Spontaneous CAD develops when there is an underlying impairment in vascular wall integrity that impairs arterial wall strength and makes it more vulnerable for dissection. In 40% of patients, there is a history of a provoking mechanical event preceding the symptoms. CAD has been found to be associated with multiple vascular and connective tissue diseases. Fibromuscular dysplasia accounts for approximately 15% of cases (see Ch. 143 , Fibromuscular Disease). Two percent of patients with Ehlers–Danlos syndrome type IV will develop CAD (see Ch. 141 , Arterial Disease in Patients with Connective Tissue Disorders). Other connective tissue diseases that may be associated with CAD include Marfan syndrome, osteogenesis imperfecta, homocystinuria, cystic medial necrosis, and alpha-1 antitrypsin deficiency. Nonetheless, it is unclear whether the incidence of CAD in these disorders is higher than the incidence by chance alone. CAD might also be associated with the presence of long styloid process; a rare condition called Eagle syndrome. The association between genetic factors and CAD has been suggested in light of the presence of familial cases without underlying connective tissue disease and the presence of accompanying arterial diseases, which suggests underlying arteriopathy.
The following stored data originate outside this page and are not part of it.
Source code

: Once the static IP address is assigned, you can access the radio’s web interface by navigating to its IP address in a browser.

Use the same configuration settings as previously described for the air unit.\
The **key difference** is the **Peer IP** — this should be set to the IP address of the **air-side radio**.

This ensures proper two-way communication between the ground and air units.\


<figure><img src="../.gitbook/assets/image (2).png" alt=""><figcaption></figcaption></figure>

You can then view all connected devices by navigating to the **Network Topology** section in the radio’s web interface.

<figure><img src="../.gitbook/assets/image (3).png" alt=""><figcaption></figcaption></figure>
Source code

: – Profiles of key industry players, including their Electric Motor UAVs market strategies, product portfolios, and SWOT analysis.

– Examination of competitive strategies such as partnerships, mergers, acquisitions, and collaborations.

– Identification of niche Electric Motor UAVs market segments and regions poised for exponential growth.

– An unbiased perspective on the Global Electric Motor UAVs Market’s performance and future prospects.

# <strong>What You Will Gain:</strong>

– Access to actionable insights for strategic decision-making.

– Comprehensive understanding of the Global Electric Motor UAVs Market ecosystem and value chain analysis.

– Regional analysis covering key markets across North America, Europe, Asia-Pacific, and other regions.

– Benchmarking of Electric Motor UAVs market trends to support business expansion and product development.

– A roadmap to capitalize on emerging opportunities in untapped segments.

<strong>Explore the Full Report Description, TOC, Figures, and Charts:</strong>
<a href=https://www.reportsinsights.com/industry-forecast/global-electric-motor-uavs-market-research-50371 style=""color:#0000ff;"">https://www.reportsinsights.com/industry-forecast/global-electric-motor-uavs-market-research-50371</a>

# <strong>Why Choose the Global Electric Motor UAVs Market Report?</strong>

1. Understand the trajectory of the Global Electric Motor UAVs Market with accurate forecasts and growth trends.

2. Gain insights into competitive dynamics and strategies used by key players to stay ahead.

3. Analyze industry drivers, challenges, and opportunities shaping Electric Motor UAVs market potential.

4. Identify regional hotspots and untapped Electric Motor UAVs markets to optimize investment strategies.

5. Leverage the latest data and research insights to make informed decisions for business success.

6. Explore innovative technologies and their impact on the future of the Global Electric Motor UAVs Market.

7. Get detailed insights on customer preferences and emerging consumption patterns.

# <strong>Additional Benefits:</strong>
Another condition that might be associated with CAD includes aortic root dilatation. , Although chiropractic alteration of the neck has been reported in some cases of dissection, causality has not been supported. Recent infection was found to be associated with CAD; however, mechanical factors such as coughing, sneezing, and vomiting were not independently associated. , This may explain the seasonal variations of the disease during winter and autumn. Arterial hypertension and migraine were found to be independently associated with CAD. , However, no association has been observed between CAD and a history of smoking, diabetes, atherosclerosis, or prior oral contraceptive use.

Clinical Presentation

Headache and/or neck pain are the most common initial symptoms with spontaneous carotid dissection, with headache found in approximately 80% of cases. Headache is usually gradual in onset; however, severe sudden onset has been reported in 20% of cases. , Almost 25% develop Horner syndrome. Patients with internal carotid dissection may have partial Horner syndrome, which consists of ptosis and miosis only without anhidrosis. Transient ischemic attack and cerebral infarction occur in approximately 56% of cases. Ocular manifestations include painful transient loss of vision secondary to ischemic optic neuropathy, anisocoria, and amaurosis fugax. Patients with intracranial dissection can present with subarachnoid hemorrhage, which usually predicts a poor prognosis.

Cranial nerves are affected in about 12% of cases, particularly the lower cranial nerves (IX–XII). The hypoglossal nerve is most commonly affected, presenting with unilateral tongue paralysis in the form of tongue deviation towards the affected side due to unopposed action of the contralateral intact muscle. Other cranial nerve-related manifestations include loss of taste sensation with injury to the glossopharyngeal nerve, dysphagia and dysphonia with the vagus nerve, and shoulder drop with the spinal accessory nerve. Patients can also have bruit and tinnitus.

Traumatic Carotid Artery Dissection

Etiology

Traumatic carotid artery dissection occurs after a blunt or sharp penetrating trauma. Intimal tear can occur secondary to rapid deceleration associated with motor vehicle accidents or any incident causing severe neck extension, lateral flexion, or rotation. Other mechanisms of blunt trauma include trauma to the oral cavity, and fractures of the mandible, cervical vertebrae, or skull base. Iatrogenic injury can also occur secondary to endovascular procedures.